Updated: Jun 26, 2020
Ever heard of ‘baby blues’? It is a common temporary psychological state right after childbirth when a new mother may have sudden mood swings which may last for only few hours or as long as 1 to 2 weeks after delivery. As many as 80% of mothers have these feelings for a couple of days following childbirth.
While some of the symptoms sound the same, ‘Postpartum Depression (also called Postnatal Depression)’ is different from baby blues. It is a lot more powerful and lasts longer and follows about 15% of births. It can cause severe mood swings, exhaustion, and a sense of hopelessness. The intensity of those feelings can make it difficult for the person to take care of oneself and the baby. Men can also develop a type of postpartum depression, called ‘Paternal Postnatal Depression’. Symptoms of postpartum depression can include extreme agitation and anxiety, rapid mood swings, confusion and disorientation, unusual behavior, changes in sleep and eating pattern. If not treated, postpartum depression can also cause you to have hallucinations (perceptions of having seen, touched, heard, smelled or tasted something that weren’t actually there) and irrational beliefs such as feeling worthless, feeling guilty and/or ashamed, and can cause suicidal thoughts or actions. The risk of hurting oneself or the baby is real.

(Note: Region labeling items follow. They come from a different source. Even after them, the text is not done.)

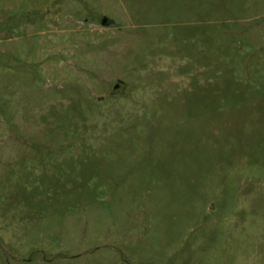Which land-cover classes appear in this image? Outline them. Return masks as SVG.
<instances>
[{"label": "rangeland", "instance_id": "1", "mask_svg": "<svg viewBox=\"0 0 264 264\" xmlns=\"http://www.w3.org/2000/svg\"><path fill=\"white\" fill-rule=\"evenodd\" d=\"M0 264H264V0H0Z\"/></svg>", "mask_w": 264, "mask_h": 264}, {"label": "flooded vegetation", "instance_id": "2", "mask_svg": "<svg viewBox=\"0 0 264 264\" xmlns=\"http://www.w3.org/2000/svg\"><path fill=\"white\" fill-rule=\"evenodd\" d=\"M106 22V19L103 20V23ZM107 24V23H106Z\"/></svg>", "mask_w": 264, "mask_h": 264}]
</instances>
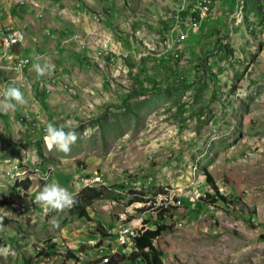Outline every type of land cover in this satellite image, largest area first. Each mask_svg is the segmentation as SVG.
I'll return each instance as SVG.
<instances>
[{"label": "rangeland", "instance_id": "obj_1", "mask_svg": "<svg viewBox=\"0 0 264 264\" xmlns=\"http://www.w3.org/2000/svg\"><path fill=\"white\" fill-rule=\"evenodd\" d=\"M217 1L179 40L196 0H60L66 29H43L33 61L53 71L0 68V93L15 84L25 98L0 111V247L14 253L0 264L100 262L124 213L141 211L171 226L155 242L164 264H264V0ZM48 123L75 126L69 154L48 149ZM42 175L74 194L101 176L108 197L86 217L32 210ZM134 191L148 201L129 203Z\"/></svg>", "mask_w": 264, "mask_h": 264}, {"label": "built area", "instance_id": "obj_2", "mask_svg": "<svg viewBox=\"0 0 264 264\" xmlns=\"http://www.w3.org/2000/svg\"><path fill=\"white\" fill-rule=\"evenodd\" d=\"M207 1H215V0H201V5H197L196 9H192L187 12L184 16V25H182V29L178 32L179 40H187L190 36V33H198L200 32V22L205 21V14L209 12L207 9ZM25 40V34L21 30V33H13V29L5 31L1 35V41L9 42V51L2 52L1 56H9V63L5 65V69H3L6 73L5 79L8 80V71H13L15 73H23L31 64L30 58H17L13 54H11L12 48ZM165 42V41H164ZM183 78V76H181ZM10 80V79H9ZM21 171H17V165L15 166V175ZM86 183H97L103 181L101 176H96L93 178H88ZM19 189L22 191L23 195L28 191V189L23 186H19ZM167 197V196H166ZM35 199H30L26 201V205L30 207L32 210H35V203L33 202ZM170 205V204H169ZM150 221L144 219L142 211L139 213L130 212L127 216L124 213L123 223L120 224L116 231L115 243L111 245V252H103L100 255V262L93 259L89 264H109L113 257H119L122 253H128V251H134L136 249L135 245V237L140 234L146 227H150Z\"/></svg>", "mask_w": 264, "mask_h": 264}, {"label": "crops", "instance_id": "obj_3", "mask_svg": "<svg viewBox=\"0 0 264 264\" xmlns=\"http://www.w3.org/2000/svg\"><path fill=\"white\" fill-rule=\"evenodd\" d=\"M58 2L54 3L52 0H8L5 3L6 7L11 9V12L7 10L10 14L8 15V13H6V17L1 20L0 29L2 26H7V29H22L26 33V41L21 45L22 48H19L20 45L14 46L11 50V54L16 56L15 54L17 52L24 56L31 55V57L39 56L41 58L44 56L39 53L42 52L41 50L46 41V37L41 34L43 29L63 32L66 29V24L68 23L67 19H69L70 16V11H68L67 8H61ZM215 2L218 4V1H214V5L218 7ZM222 5L229 6L228 4ZM59 13H61L60 16ZM215 13L214 11V17L216 16ZM0 14H3V12H0ZM181 26L182 25H180V28ZM0 44V52H2L3 46L1 41ZM17 48L19 49L16 51ZM8 63L9 56L4 58L0 55V64ZM1 67L2 66H0V68ZM13 85L17 86L15 84L11 86Z\"/></svg>", "mask_w": 264, "mask_h": 264}, {"label": "clouds", "instance_id": "obj_4", "mask_svg": "<svg viewBox=\"0 0 264 264\" xmlns=\"http://www.w3.org/2000/svg\"><path fill=\"white\" fill-rule=\"evenodd\" d=\"M38 75L50 74L53 71L51 64L41 65L35 63L33 65ZM2 99H0V111H7L15 109L17 105H23L25 98L23 92L19 87L8 86L0 93ZM78 139L75 126H67V130L64 127H57L53 123H48L45 129L44 140L48 149H56L64 154H69L72 149V145ZM21 180L24 177L20 178ZM42 179L45 181L41 190L36 194L33 201L36 205L44 208L45 210L64 211L70 209L77 203L76 194L70 192L66 187H63L59 182L55 180H49L47 175H42ZM0 227H2V220H0ZM14 254L10 247H0V256L7 258L9 255Z\"/></svg>", "mask_w": 264, "mask_h": 264}, {"label": "trees", "instance_id": "obj_5", "mask_svg": "<svg viewBox=\"0 0 264 264\" xmlns=\"http://www.w3.org/2000/svg\"><path fill=\"white\" fill-rule=\"evenodd\" d=\"M210 7H212V5L207 6V8ZM183 15H186V13L183 12ZM207 180L216 192H218L219 187L209 173L207 175ZM30 183L31 181L28 178L19 182V184H22L26 189L30 187ZM132 193H134V196L129 200V203L148 201L143 192L134 191ZM75 194L77 203L72 207V211L80 217L89 216L88 207L94 201L108 197L107 188L98 186H85ZM165 210L166 209L162 208V210L159 211L160 219H164ZM170 227L171 226L163 223L156 224L154 228L147 227L135 237L136 249L130 253L121 254V256L129 259L131 264H164L162 258L163 252L156 247L155 242ZM99 229L105 232V229L101 226H99ZM115 258L116 257H113L109 264H118L119 259L115 260ZM26 264H32V258L28 259Z\"/></svg>", "mask_w": 264, "mask_h": 264}, {"label": "bare ground", "instance_id": "obj_6", "mask_svg": "<svg viewBox=\"0 0 264 264\" xmlns=\"http://www.w3.org/2000/svg\"><path fill=\"white\" fill-rule=\"evenodd\" d=\"M197 1V5H201V0H196ZM212 2L213 1H207V6H210V5H212ZM207 9H209V8H207ZM11 29H13V28H11ZM8 30H10V29H7L6 31H8ZM14 31H13V33H21V30L22 29H13ZM23 32H24V30H22ZM5 32V31H4ZM3 33V32H2ZM2 33H0L1 35H2ZM24 34H25V40H23L22 42H20V43H18V44H16L15 46H17V45H21V44H23L25 41H26V33L24 32ZM0 41H1V37H0ZM2 42V45H3V50H2V52H4V41H1ZM6 46L7 47H5L6 48V50H7V52L9 51V42L8 41H6ZM2 52H0V55H1V53ZM2 57H4V58H6L7 56H2ZM20 58H30L31 59V64H30V66L23 72V74L25 75L26 74V71L33 65V61H34V59H36L37 57H29V56H22V57H20ZM5 65H7V64H0V66H2L1 68L2 69H5ZM2 75H4L3 74V72H2ZM19 161V160H18ZM24 168V167H23ZM13 169H15V167L13 168ZM17 171H22L21 170V168H19V166H17ZM12 172H14L15 173V170L14 171H12ZM10 173V172H9ZM24 173V172H23ZM12 174V173H11ZM18 174H20V173H16V175H18ZM22 177V176H21ZM15 178H16V176H15ZM28 178V176L26 177V178H24V179H19V180H16V181H13V182H16V183H19V182H21V181H23V180H25V179H27ZM9 179H10V177H9ZM29 179V178H28ZM102 183V181H100V182H97V183H90V184H88V183H86L85 184V186H97V185H99V184H101ZM19 185H22V184H19ZM23 186V185H22ZM24 187V186H23ZM29 189V188H28ZM180 199V198H179ZM15 204V203H14ZM14 204H12L13 206H14ZM147 228V227H146Z\"/></svg>", "mask_w": 264, "mask_h": 264}]
</instances>
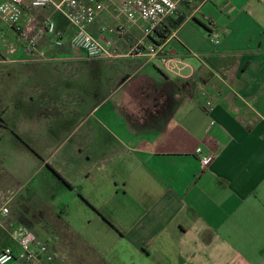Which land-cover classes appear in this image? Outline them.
<instances>
[{"label": "crops", "instance_id": "1", "mask_svg": "<svg viewBox=\"0 0 264 264\" xmlns=\"http://www.w3.org/2000/svg\"><path fill=\"white\" fill-rule=\"evenodd\" d=\"M122 1L91 27L112 60L72 46L53 9L22 19L47 61L0 19V254L23 228L44 264H264V0L184 2L167 62L129 54L144 24Z\"/></svg>", "mask_w": 264, "mask_h": 264}, {"label": "built area", "instance_id": "2", "mask_svg": "<svg viewBox=\"0 0 264 264\" xmlns=\"http://www.w3.org/2000/svg\"><path fill=\"white\" fill-rule=\"evenodd\" d=\"M188 0H124L117 8L118 16L125 17L130 23H143L144 40H141L129 53L146 55L149 58H165V46L167 40L158 42L157 39L149 42L154 37L156 29L168 18L176 15L179 6ZM191 4V2H189ZM116 0H6L0 5V19L9 24L15 30L21 41L24 42L29 52L37 53L35 61H47L51 58L38 49V34L35 25H23L22 19L25 9H53L59 12L74 28V34L70 43L81 50L88 58L115 59L121 55L116 43L112 39H98L92 32L100 14L109 5H115ZM43 30L55 39L58 47L63 46L64 39L58 30L54 20L48 19L42 24ZM101 31L115 33V29L102 27ZM215 43L221 41V35L217 31L211 32ZM147 42V43H146ZM199 154L202 149H198ZM214 161L213 155L201 159L204 168L209 167ZM3 214L9 213L8 206L3 207ZM12 239L20 250L16 252L12 248H6L0 254V264H9L14 261L28 262L30 264H44L39 258L40 253L46 255L48 262L53 261L54 256L49 253L45 243L33 232L23 228H16L11 233Z\"/></svg>", "mask_w": 264, "mask_h": 264}, {"label": "trees", "instance_id": "3", "mask_svg": "<svg viewBox=\"0 0 264 264\" xmlns=\"http://www.w3.org/2000/svg\"><path fill=\"white\" fill-rule=\"evenodd\" d=\"M194 8L193 5L187 3L181 4L176 15L168 18L161 26H159L155 31L154 37H151L150 40L157 39L158 42H163L164 40L169 39L193 12Z\"/></svg>", "mask_w": 264, "mask_h": 264}, {"label": "rangeland", "instance_id": "4", "mask_svg": "<svg viewBox=\"0 0 264 264\" xmlns=\"http://www.w3.org/2000/svg\"><path fill=\"white\" fill-rule=\"evenodd\" d=\"M43 239H47V238H43Z\"/></svg>", "mask_w": 264, "mask_h": 264}]
</instances>
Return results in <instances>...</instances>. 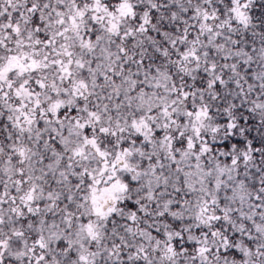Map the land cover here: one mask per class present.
<instances>
[{
    "label": "snow or ice",
    "instance_id": "obj_1",
    "mask_svg": "<svg viewBox=\"0 0 264 264\" xmlns=\"http://www.w3.org/2000/svg\"><path fill=\"white\" fill-rule=\"evenodd\" d=\"M0 264H264V0H0Z\"/></svg>",
    "mask_w": 264,
    "mask_h": 264
}]
</instances>
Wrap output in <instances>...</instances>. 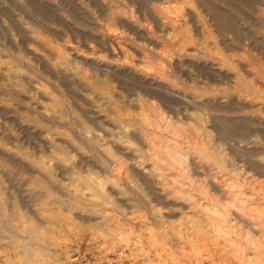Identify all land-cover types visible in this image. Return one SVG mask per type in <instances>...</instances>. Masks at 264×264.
<instances>
[{
  "label": "rangeland",
  "instance_id": "obj_1",
  "mask_svg": "<svg viewBox=\"0 0 264 264\" xmlns=\"http://www.w3.org/2000/svg\"><path fill=\"white\" fill-rule=\"evenodd\" d=\"M0 264H264V0H0Z\"/></svg>",
  "mask_w": 264,
  "mask_h": 264
}]
</instances>
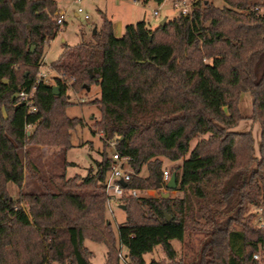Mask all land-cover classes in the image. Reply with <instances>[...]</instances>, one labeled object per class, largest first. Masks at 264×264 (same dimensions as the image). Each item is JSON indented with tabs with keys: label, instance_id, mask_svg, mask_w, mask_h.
I'll return each mask as SVG.
<instances>
[{
	"label": "trees",
	"instance_id": "obj_1",
	"mask_svg": "<svg viewBox=\"0 0 264 264\" xmlns=\"http://www.w3.org/2000/svg\"><path fill=\"white\" fill-rule=\"evenodd\" d=\"M222 1L200 0L191 16L154 29L129 24L120 37L102 16L90 42L63 46L50 65L57 74L51 84L36 75L60 27L56 1L0 0V264H92L87 240L105 247L104 264H120L118 247L130 264H146L157 246L166 261L149 264L264 262V229L249 212L264 210V0ZM92 85L100 89L93 133L116 141L115 151L129 158L125 190L156 189L160 159L177 163L180 196L125 193L117 237L105 219V154L94 172L57 192L21 191L25 147L71 149L81 120L66 115V91ZM21 91H33V112L17 98ZM242 93L251 100L247 117ZM245 119L259 124L258 151L250 131H233ZM192 236L193 255L178 257L172 242Z\"/></svg>",
	"mask_w": 264,
	"mask_h": 264
},
{
	"label": "rangeland",
	"instance_id": "obj_2",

A number of factors can increase the risk of postpartum depression (PPD), including a history of depression prior to becoming pregnant (or during pregnancy), age at time of pregnancy, ambivalence about the pregnancy, having a history of depression or premenstrual dysphoric disorder (PMDD), limited social support, and marital conflict, among others.
The most severe form of postpartum depression is ‘Postpartum Psychosis’. Postpartum psychosis is a rare occurrence. Psychosis is more likely if you have a history of mood disorders. Psychosis means a person is no longer grounded in reality. When it does happen, it’s usually within the first few weeks after you’ve given birth.
Postpartum depression, like any other mental illness shouldn’t be taken lightly. It can be overcome through therapy and counselling. Look for a psychologist who has prior experience dealing with postpartum depression clients. 'Cognitive-Behavior Therapy' and 'Interpersonal Therapy' are two common types of therapy used for women with postpartum depression. You can also try natural remedies such as exercise and getting the right amount of sleep, resisting isolation, making time for yourself, and maintaining a diet high in nutrients, but low in processed foods. Yoga, meditation and mindfulness practices can help a client with postpartum depression feel better. Medication can also be sought for the same.